*** Opening of Data section ***

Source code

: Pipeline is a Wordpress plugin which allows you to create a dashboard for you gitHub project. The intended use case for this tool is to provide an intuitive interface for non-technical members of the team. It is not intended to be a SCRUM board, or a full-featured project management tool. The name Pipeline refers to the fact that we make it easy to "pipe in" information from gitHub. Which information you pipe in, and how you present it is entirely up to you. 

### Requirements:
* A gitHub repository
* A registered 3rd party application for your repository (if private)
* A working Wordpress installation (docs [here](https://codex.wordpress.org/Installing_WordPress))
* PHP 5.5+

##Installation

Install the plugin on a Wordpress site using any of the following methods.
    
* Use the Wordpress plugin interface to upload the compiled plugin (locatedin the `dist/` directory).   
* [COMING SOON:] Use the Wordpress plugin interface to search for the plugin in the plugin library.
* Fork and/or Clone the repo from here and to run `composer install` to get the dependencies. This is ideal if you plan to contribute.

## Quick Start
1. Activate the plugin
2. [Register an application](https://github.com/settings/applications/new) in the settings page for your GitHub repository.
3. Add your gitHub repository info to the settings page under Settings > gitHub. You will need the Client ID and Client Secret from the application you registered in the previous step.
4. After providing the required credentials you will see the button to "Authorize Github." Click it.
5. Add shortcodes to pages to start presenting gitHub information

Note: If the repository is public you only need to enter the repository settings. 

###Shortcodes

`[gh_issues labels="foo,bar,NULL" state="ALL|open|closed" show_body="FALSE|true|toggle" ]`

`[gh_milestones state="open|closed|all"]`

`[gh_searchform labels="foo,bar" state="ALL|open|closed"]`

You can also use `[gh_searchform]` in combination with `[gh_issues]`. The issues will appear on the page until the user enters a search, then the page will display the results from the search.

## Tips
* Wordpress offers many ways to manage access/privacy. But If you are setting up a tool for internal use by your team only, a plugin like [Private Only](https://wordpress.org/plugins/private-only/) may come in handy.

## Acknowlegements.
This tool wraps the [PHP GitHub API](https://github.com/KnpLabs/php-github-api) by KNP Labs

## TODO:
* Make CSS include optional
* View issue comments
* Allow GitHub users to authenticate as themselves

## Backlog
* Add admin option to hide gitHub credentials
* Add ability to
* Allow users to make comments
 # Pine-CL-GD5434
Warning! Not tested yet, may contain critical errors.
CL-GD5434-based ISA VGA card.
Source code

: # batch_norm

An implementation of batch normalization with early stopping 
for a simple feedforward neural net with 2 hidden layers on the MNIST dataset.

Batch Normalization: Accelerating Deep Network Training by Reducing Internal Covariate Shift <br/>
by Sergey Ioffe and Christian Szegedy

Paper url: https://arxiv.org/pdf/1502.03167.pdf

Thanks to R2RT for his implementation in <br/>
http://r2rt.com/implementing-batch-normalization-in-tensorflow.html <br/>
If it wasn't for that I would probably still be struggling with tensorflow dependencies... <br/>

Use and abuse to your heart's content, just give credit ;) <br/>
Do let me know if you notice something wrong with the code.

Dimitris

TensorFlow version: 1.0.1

*** Close of Data section ***

▸ **Job**
Beginning at the top of the entries above, output each line exactly, and end with the line in which "##Installation" appears.

▸ **Solution**
Source code

: Pipeline is a Wordpress plugin which allows you to create a dashboard for you gitHub project. The intended use case for this tool is to provide an intuitive interface for non-technical members of the team. It is not intended to be a SCRUM board, or a full-featured project management tool. The name Pipeline refers to the fact that we make it easy to "pipe in" information from gitHub. Which information you pipe in, and how you present it is entirely up to you. 

### Requirements:
* A gitHub repository
* A registered 3rd party application for your repository (if private)
* A working Wordpress installation (docs [here](https://codex.wordpress.org/Installing_WordPress))
* PHP 5.5+

##Installation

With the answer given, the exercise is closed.